Abandoning Dead Metaphors: The Caribbean Phase of Derek Walcott's Poetry, by Patricia Ismond. Barbados, Jamaica, Trinidad, and Tobago: U of the West Indies P, 2001. x + 309 pp. ISBN 976-640-107-1 paper.
Derek Walcott: Politics and Poetry, by Paula Burnett. Gainesville: UP of Florida, 2000. xiii + 381 pp. ISBN 0-8130-1882-X cloth
The Flight of the Vernacular: Seamus Heaney, Derek Walcott and the Impress of Dante, by Maria Cristina Fumagalli. Cross / Cultures 49. Amsterdam: Rodopi, 2001.
Nobody's Nation: Reading Derek Walcott, by Paul Breslin. Chicago: U of Chicago P, 2001. ix + 333 pp. ISBN 0-226-07427-7 paper.

In January 2000 Derek Walcott turned seventy. Over the preceding fifty years he had, by resolve and painstaking effort, by intelligence and by genius, established himself as one of the most considerable poets of the twentieth century. It seems only fitting, then, that his attainment of his "three score and ten" should have been accompanied by a small spate of major individual studies of his work. Bruce King's biography, Derek Walcott: A Caribbean Life (Oxford: Oxford UP), appeared in 2000, to be followed shortly by the four studies being noticed here. 1999 had seen the publication of John Thieme's Derek Walcott (Manchester: Manchester UP), a standard-format survey of Walcott's work, more or less of the same mode as Robert Hamner's much earlier Derek Walcott (New York: Twayne,1981, updated edition 1993). Hamner's Epic of the Dispossessed: Derek Walcott's Omeros (Columbia: U of Missouri P, 1997) was the second book-length study of a Walcott long poem, the first being Edward Baugh's Derek Walcott: Memory As Vision: Another Life(London: Longman, 1978). Bruce King's Derek Walcott and West Indian Drama (Oxford: Clarendon; New York: Oxford UP), the story of Walcott's Trinidad Theater Workshop, appeared in 1995.
##########
• REQUIRED WORK:
**1)** From the review of Walcott studies above, return the passage that begins at the words "Abandoning Dead Metaphors: The" and stops after the words "Amsterdam: Rodopi, 2001.".
**2)** Answer these questions from the review of Walcott studies above.
(a) In what month and year did Derek Walcott turn seventy?
(b) Which press published Paul Breslin's Nobody's Nation: Reading Derek Walcott?
(c) According to the review, what was the first book-length study of a Walcott long poem?
**3)** Write what comes next in the review of Walcott studies above, starting right after its final sentence.

• DATASET CONTENT:
##########
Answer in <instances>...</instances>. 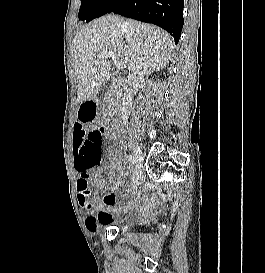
##########
• TASK RESPONSES:
**1)**
Abandoning Dead Metaphors: The Caribbean Phase of Derek Walcott's Poetry, by Patricia Ismond. Barbados, Jamaica, Trinidad, and Tobago: U of the West Indies P, 2001. x + 309 pp. ISBN 976-640-107-1 paper.
Derek Walcott: Politics and Poetry, by Paula Burnett. Gainesville: UP of Florida, 2000. xiii + 381 pp. ISBN 0-8130-1882-X cloth
The Flight of the Vernacular: Seamus Heaney, Derek Walcott and the Impress of Dante, by Maria Cristina Fumagalli. Cross / Cultures 49. Amsterdam: Rodopi, 2001.

**2)**
(a) January 2000
(b) U of Chicago P
(c) Edward Baugh's Derek Walcott: Memory As Vision: Another Life (London: Longman, 1978)

**3)**
None of the studies under review is unreasonable or startling, and, as the general rule, arguments are based on sound, indeed impeccable scholarship. Each has is distinctiveness in terms of changes rung on inevitable topics for Walcott criticism. These center on his search for a Caribbean voice and poetics, and include: his deep and at times problematic relationship to the Western canon; his engagement with the ideological, "political" aspects of the question as to what constitutes Caribbeanness, and more particularly the Europe/Africa divide and interface; his position and creative achievement in relation to the linguistic dynamics-Standard English vs. Creole-of the anglophone Caribbean; and, central to all of the above, his "quarrel with history." These will continue to be areas of lively debate about Walcott, both as to his meaning and as to how satisfying the critics find it. [End Page 151]

It is instructive to compare the ways in which the four critics cut and carve and highlight in order to bring Walcott's vast body of work into manageable perspective, and to hear how they speak to, around, or in difference from one another, or how an area of inquiry summarily acknowledged by one is explored in depth by another. For instance, it is as if Burnett sets up a cue for Fumagalli's book when, in her chapter on the issue of language in Walcott, she makes a link between him and Seamus Heaney:

Heaney sees Walcott as a sharer of the same tradition of [sic] himself, each with his own wry angle on the political meaning of Englishness, but each with a clear and incontrovertible knowledge that all that has been written in the language is his to enjoy and to use, from the beginning. (130)

(Breslin barely mentions Heaney once, and Ismond not at all.)

Similarly, there are two long, richly detailed paragraphs in Burnett's chapter on "The Gift of Place," which succinctly suggest Walcott's distinction in using "the islands' natural phenomena" (44) to establish a bank of fresh metaphors and a Caribbean...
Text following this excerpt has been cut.